## [EXERCISE REQUIREMENTS]
Copy out the forum thread on Conroe and K8 performance word for word, from "If you want" to "process of compilation.".

## [PAGE EXCERPT]
⟨
News Focus
News Focus
icon url

mas

05/10/06 12:35 PM

#4816 RE: wbmw #4812

Conroe has 4MB of cache compared to 1MB for K8. 4 times the cache equals half the cache miss-rate i.e. a doubling of the cache hit effectiveness which is not negligible. I have just given you a link which confirms from Fred Weber himself the lions share of the performance improvement, 'first order of magnitude', is the improved memory latency. Yet still you persist in believing simplistically that all uarch improvements give the same improvement ! That is so ridiculous not even a newb would claim that, only a fool drowning in his stupidity would claim that. Here's another big friggin clue for you, numerous benchmarks have shown that K7 and K8 perform virtually identically in cache bound work. What would that tell an intelligent person ?
icon url

mmoy

05/10/06 12:35 PM

#4817 RE: wbmw #4812

> It's funny that you guys are willing to explain a 60%
> discrepancy by claiming it has to do with the cache,

I take it that you're talking about Conroe vs K8. In the
case of Conroes vs K8, we have a big bump in cache and
many microarchitectural improvements. I do not know what
the mix in improvement is but I would guess that the
large cache is a pretty important factor. I'm not claiming
that the 60% is due to the cache. It's not clear to me that
anyone else is making that claim either.

> rather than the more obvious explanation that the IMC does
> not contribute 30% to performance, but rather the
> micro-architectural enhancements of the K8 do.

You appear to be switching back to the discussion of K8 vs
K7 here. As I said before, I'm not that familiar with the
microarchitectural improvements from K7 to K8 because I got
interested in AMD processors with K8 and K7 was uninteresting
to me other than a number of people asking me to optimize for
it (which I declined to do).

The case for the IMC is pretty easy as compilation is memory-
intensive and the improvements on compilation from K7 to K8
(from what I've heard from other builders) and the improvements
from P4 to K8 are substantial (from my personal experience).
If you want to make a case for the microarchitectural improvements, it may help to enumerate those improvements
so that I could analyze where they would help with regard to
the process of compilation.

> Otherwise, you would expect the Xeon MP with 8M of cache
> to be a much stronger competitor to Opteron. But it's not.

In the particular case of Xeon, you have a much longer
pipeline with the results that stalls can be quite expensive.
You can correct me if I'm wrong but I don't believe that the
Xeon has the prefetching that Core 2 Duo has. And the Xeon
is a server chip which typically means that you have a much
bigger number of processes running concurrently which would
tend to flush the cache more frequently. On the desktop, 4 MB,
for typical desktop applications and a lot of math benchmarks
should contain the application. On a server benchmark with
a database running along with maybe twenty to thirty processes,
you're going to flush 8 MB pretty easily over and over and
over again.
⟩
## [DATA SHOWN]
⟨
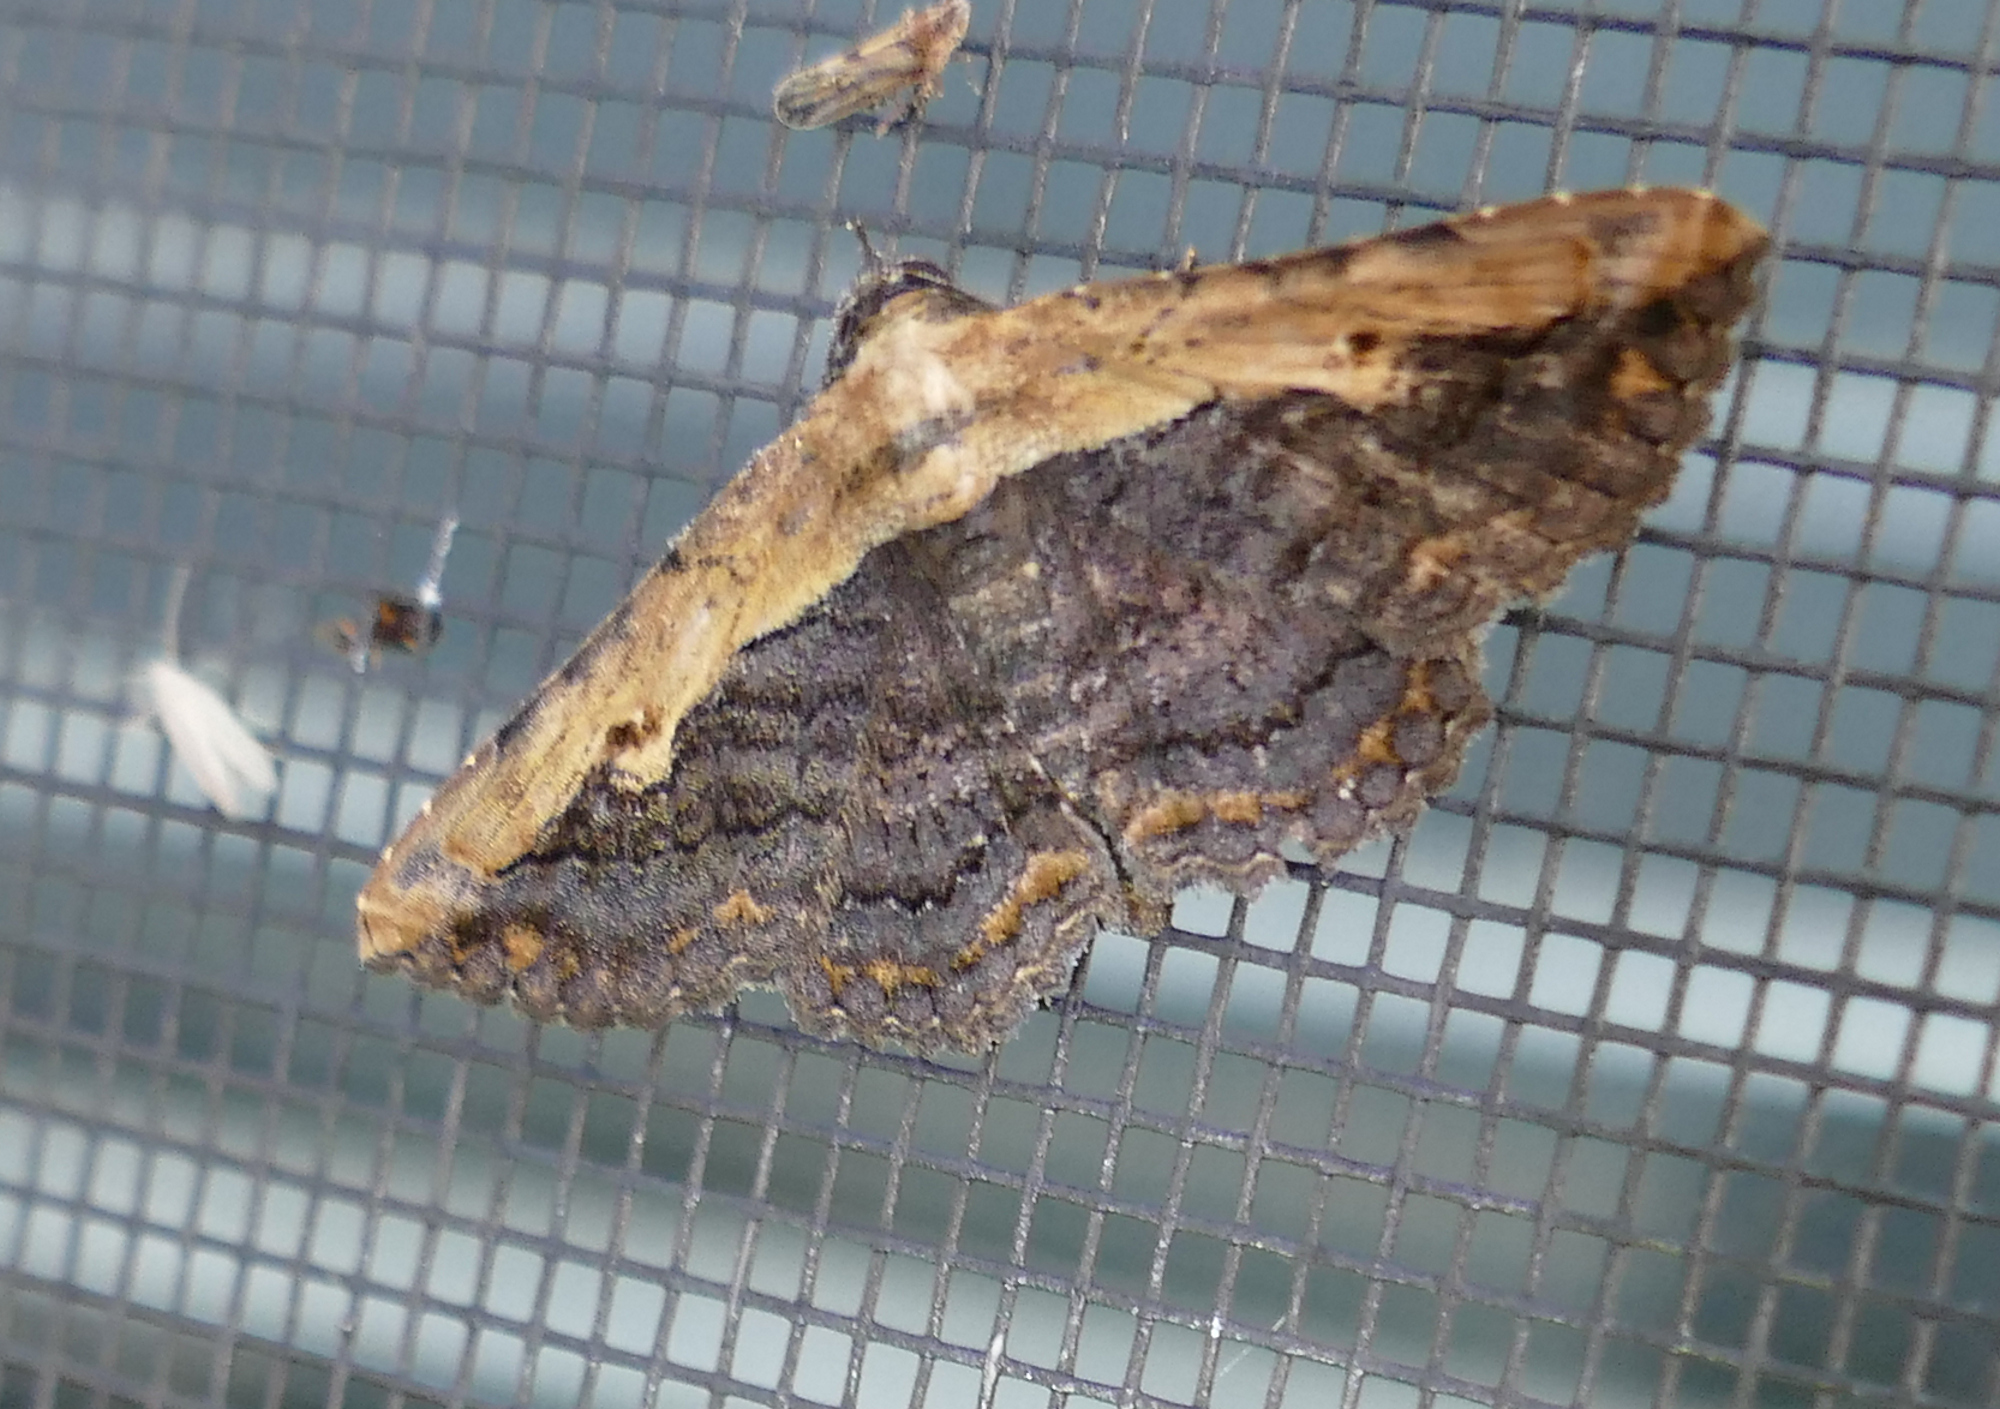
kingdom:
⟩
## [OUTPUT BELOW]
If you want to make a case for the microarchitectural improvements, it may help to enumerate those improvements
so that I could analyze where they would help with regard to
the process of compilation.